## Testo di partenza
= = = = =

Sono parole che appartengono a due delle Upanishad più antiche. Le Upanishad sono preghiere Indù. Upanishad è il nick di una tipa a cui scrivevo. Upanishad non sapevo neanche cos'era. Upanishad ovviamente sono andato a vedere in wilkipedia. Wilkipedia mi ha detto, io ho capito ma non è che interessa, anche si ma non mi pare di avere tempo, non per sapere ma per starci dietro. Questo è il Veda. Allora queste preghiere vogliono spiegare come il mondo è fatto. Se mi facessero questa domanda: Com'è fatto il mondo?" io non saprei neanche da dove cominciare, balbetto e vado in confusione e se proprio dovessi comincerei con un dunque vediamo..
Loro dicono cosi, che il mondo è fatto dello stesso elemento, che è anche dio: Agni. Tutti sono fatti di fuoco.
A me piacerebbe rispondere cosi. Fatta, facile no? Un pensiero potente e venerato dalla millenaria cultura indiana. Il fatto è che leggevo di Roberto Calasso a cui porto massimo rispetto per due cose: una è la Adelphi che dirige. l'altra è un libro suo che ho letto "Le nozze di Cadmo e Armonia" sulla mitologia greca. Adesso ha scritto questo ultimo libro che si chiama "L'ardore". Sono piu di 500 pagine e costa 35 euro. Prima sono andato in questa libreria di sinistra che non mi fà mai gli scontrini, mai. Però ci sono queste commesse, una piu di tutte che io insomma, mi emoziona e mi imbarazza, ed è come imbarazzata anche lei quando mi sta dietro per qualcosa e cosi, con questo imbarazzo non si va da nessuna parte. Ci vorrebbero vent'anni con questa anda qua. Dovrei prepararmi del bigliettini scritti da mettergli sul parabrezza della macchina? Non sono il tipo. Ho un decalogo preciso. Ma non era questo ma che prendo il mano il libro di Calasso. A me questa cultura indiana affascina a morte, quasi quanto la commessa. Però ci vuole una testa secondo me, mica come la mia. Insomma mi fa paura, mi impressiona. Calasso dice che con questa cultura qua ti vien permesso di diventare qualcosa di piu che umano. Lui è un'esperto. Rituale e liturgia sono gli elementi ossessivi per compiere il sacrificio e diventare qualcosa di piu che umano. Chi non vorrebbe vivere come questi uomini vedici che perseguono solo certi stati della coscienza. Sopratutto vogliono essere coscienti di pensare. A volte son sicuro di avere stati della coscienza di questo tipo e sento delle folgoranti illuminazioni. Allora, al piu grande maestro nelle Upanishad viene chiesto " Su quale trama viene tessuto il tempo?" Lui risponde "Sulla trama dello spazio"

= = = = =

## Dati forniti
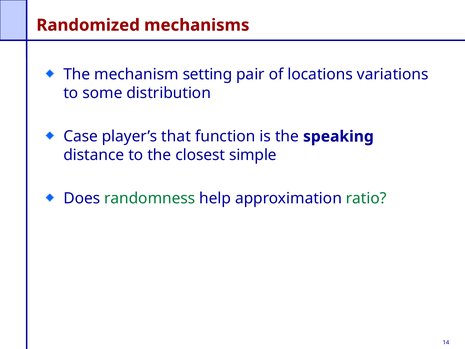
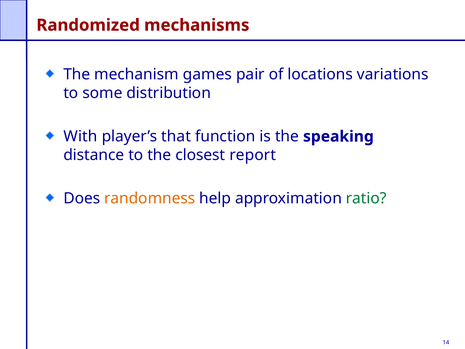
setting: setting -> games
Case: Case -> With
simple: simple -> report
randomness colour: green -> orange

= = = = =

## Compito 1
Rispondi alle seguenti domande sul testo sulle Upanishad.
(a) Quanto costa il libro "L'ardore"?
(b) Secondo le Upanishad, di quale elemento sono fatti tutti?
(c) Che cosa risponde il più grande maestro alla domanda "Su quale trama viene tessuto il tempo?"?
## Compito 2
Prosegui il testo sulle Upanishad, riprendendo subito dopo la sua ultima frase.

## Risposta 1
(a) Costa 35 euro.
(b) Tutti sono fatti di fuoco, cioè di Agni.
(c) Risponde "Sulla trama dello spazio".

## Risposta 2
A me vien piu da pensare alla commessa a dir il vero
Poi l'altra domanda: "E lo spazio?". Il maestro risdponde
"Sull'indistruttibile che non è visto e vede, che non è udito e ode, non è pensato e pensa, non è conosciuto e conosce."
Tanto a questo punto non mi leggerà piu nessuno ma Calasso conclude con questa considerazione " Ma come si puo conoscere ciò che non si lascia conoscere? Soltanto per una via: diventando in qualche misura quella cosa stessa".
O' gli indiani sono 2600 anni che fanno queste cose qui ed è la loro via alla conoscenza, una tradizione segreta immutata e la cosa piu bella che dice è questa. "Puoi conoscere soltanto il falso, il vero devi esserlo tu stesso"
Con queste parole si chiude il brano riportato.